Les sorties de la semaine

jeudi 20 mai 2021

Le dernier voyage


 Synopsis :

Paul est le dernier espoir de l'humanité. Sa mission: détruire la lune rouge qui avance inexorablement en direction de la Terre... 


Commentaire :

Une réalisation riche 

Romain Quirot fait le choix audacieux du genre de la science-fiction pour le cinéma français. La photographie fait beaucoup pour l'encrage de l'histoire dystopique et est le point fort du film, avec des plans particulièrement soignés dans leur composition. A elle seule, la photographie témoigne de l'ambition artistique du film. Ce futur apocalyptique adopte un style étonnant alliant le futur numérique que l'on pourrait imaginer aujourd'hui à celui imaginable dans les années 80. C'est donc un film personnel référencé avant d'être un film d'hard science-fiction. Le montage est lui dynamique, avec certaines scènes très réussies à l'image du crash de la voiture qui alterne les plans noirs/vides et l'action. Ce rythme est d'ailleurs un choix assez étonnant puisque le ton de l'histoire auraient laissé suggérer un montage plus posé, pour une contemplation poétique d'un monde visuellement abouti. Les effets spéciaux sont en effet à la hauteur de l'histoire de SF, avec des paysages, des décors et des véhicules convaincants. De même, certains costumes sont particulièrement réussis à l'image de ceux de la police. Saluons enfin le choix de jeunes acteurs peu connus avec une réelle beauté cinématographique (Hugo Becker, Lya Oussadit-Lessert) associés à des poids lourds du cinéma français tel Jean Reno. La musique d'Etienne Forget, très présente, dénote aussi l'ambition du projet. Romain Quirot a donc mis toutes les chances de son côté pour faire son Blade Runner français.

Un scénario manquant de profondeur

Malgré tous ces éléments techniques en la faveur du film, il manque peut-être ici une science hollywoodienne de la narration. En effet, le scénario peut manquer de prise du fait d'une histoire défilant à toute vitesse et d'explications floues. Cette impression de flottement donne une dimension poétique à l'œuvre, cela renforcé par certains éléments comme la décision d'inclure Philippe Katerine dans le rôle du présentateur. Ces choix empêchent au film d'avoir un ton bien arrêté, oscillant entre le sérieux et le détachement face à son sujet. Toutefois, l'impact des évènements sur les personnages montrent un réel souci du réalisateur pour son histoire. Ainsi, ce détachement peut également être le fruit d'un scénario ne prenant pas assez de temps pour expliquer ses enjeux (volonté de la lune rouge ?) et travailler les relations entre ses personnages (Paul, Eliott, Elma). Les flashbacks très présents n'apportent pas d'éléments véritablement pertinents pour travailler les relations entre les deux frères et le dénouement laisse dubitatif quant à l'intérêt de travailler cette proximité. 

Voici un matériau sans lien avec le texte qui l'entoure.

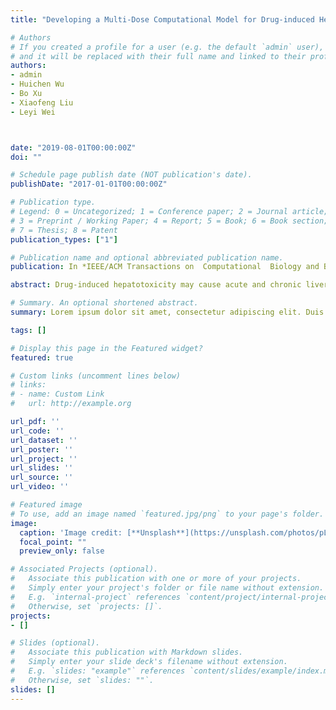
 ```yaml
---
title: "Developing a Multi-Dose Computational Model for Drug-induced Hepatotoxicity Prediction based on Toxicogenomics Data"

# Authors
# If you created a profile for a user (e.g. the default `admin` user), write the username (folder name) here 
# and it will be replaced with their full name and linked to their profile.
authors:
- admin
- Huichen Wu
- Bo Xu
- Xiaofeng Liu
- Leyi Wei



date: "2019-08-01T00:00:00Z"
doi: ""

# Schedule page publish date (NOT publication's date).
publishDate: "2017-01-01T00:00:00Z"

# Publication type.
# Legend: 0 = Uncategorized; 1 = Conference paper; 2 = Journal article;
# 3 = Preprint / Working Paper; 4 = Report; 5 = Book; 6 = Book section;
# 7 = Thesis; 8 = Patent
publication_types: ["1"]

# Publication name and optional abbreviated publication name.
publication: In *IEEE/ACM Transactions on  Computational  Biology and Bioinformatics*

abstract: Drug-induced hepatotoxicity may cause acute and chronic liver disease, leading to great concern for patient safety. It is also one of the main reasons for drug withdrawal from the market. Toxicogenomics data has been widely used in hepatotoxicity prediction. In our study, we proposed a multi-dose computational model to predict the drug-induced hepatotoxicity based on gene expression and toxicity data. The dose/concentration information after drug treatment is fully utilized in our study based on the dose-response curve, thus a more informative representative of the dose-response relationship is considered. We also proposed a new feature selection method, named MEMO, which is also one important aspect of our multi-dose model in our study, to deal with the high-dimensional toxicogenomics data. We validated the proposed model using the TG-GATEs, which is a large database recording toxicogenomics data from multiple views. The experimental results show that the drug-induced hepatotoxicity can be predicted with high accuracy and efficiency using the proposed predictive model.

# Summary. An optional shortened abstract.
summary: Lorem ipsum dolor sit amet, consectetur adipiscing elit. Duis posuere tellus ac convallis placerat. Proin tincidunt magna sed ex sollicitudin condimentum.

tags: []

# Display this page in the Featured widget?
featured: true

# Custom links (uncomment lines below)
# links:
# - name: Custom Link
#   url: http://example.org

url_pdf: ''
url_code: ''
url_dataset: ''
url_poster: ''
url_project: ''
url_slides: ''
url_source: ''
url_video: ''

# Featured image
# To use, add an image named `featured.jpg/png` to your page's folder. 
image:
  caption: 'Image credit: [**Unsplash**](https://unsplash.com/photos/pLCdAaMFLTE)'
  focal_point: ""
  preview_only: false

# Associated Projects (optional).
#   Associate this publication with one or more of your projects.
#   Simply enter your project's folder or file name without extension.
#   E.g. `internal-project` references `content/project/internal-project/index.md`.
#   Otherwise, set `projects: []`.
projects:
- []

# Slides (optional).
#   Associate this publication with Markdown slides.
#   Simply enter your slide deck's filename without extension.
#   E.g. `slides: "example"` references `content/slides/example/index.md`.
#   Otherwise, set `slides: ""`.
slides: []
---
```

D'un thème scientifique à un traitement poétique 

La thématique est claire et sans nuance dès la scène l'introduction du film, cela étant expliqué par un enfant. L'explication ne dépassera pas cette présentation qui peut se résumer en une phrase : l'humanité a exploité au maximum ses ressources et continue dans cette voix, peu importe l'apocalypse arrivant. La Lune rouge serait ici la nature vengeresse que l'Homme essaye d'exploiter puis de détruire. Toutefois, l'histoire brouille progressivement cette piste sans que cela ne creuse la thématique. Ainsi pourquoi Eliott, un serviteur de la Lune rouge (semble t-il?), veut-il faire échouer Paul dans sa quête d'épargner la Lune rouge ? La cohérence se met progressivement en suspend jusqu'au dénouement. Il y a de la beauté dans l'acte final de Paul mais il est difficile de comprendre pourquoi cela résout le problème. L'acte final de Paul est symbolique, tout autant que la lune rouge. L'ensemble n'a pas de fondement scientifique ce qui fait tomber le film définitivement dans le genre poétique pour l'éloignée de la science-fiction. Il reste de ce genre la thématique de l'exploitation à outrance des ressources. Au spectateur de mettre sa cohérence et culture de côté pour pouvoir adhérer au message théorique. Mais c'est aussi ça la poésie : faire comprendre par effleurement et sans explication. 


En définitive, Le Dernier Voyage est un essai français audacieux de science-fiction qui s'apparente en réalité plus à un essai poétique, tant chaque élément est symbolique avant d'être scientifiquement crédible. Amateurs de hard SF, soyez avertis!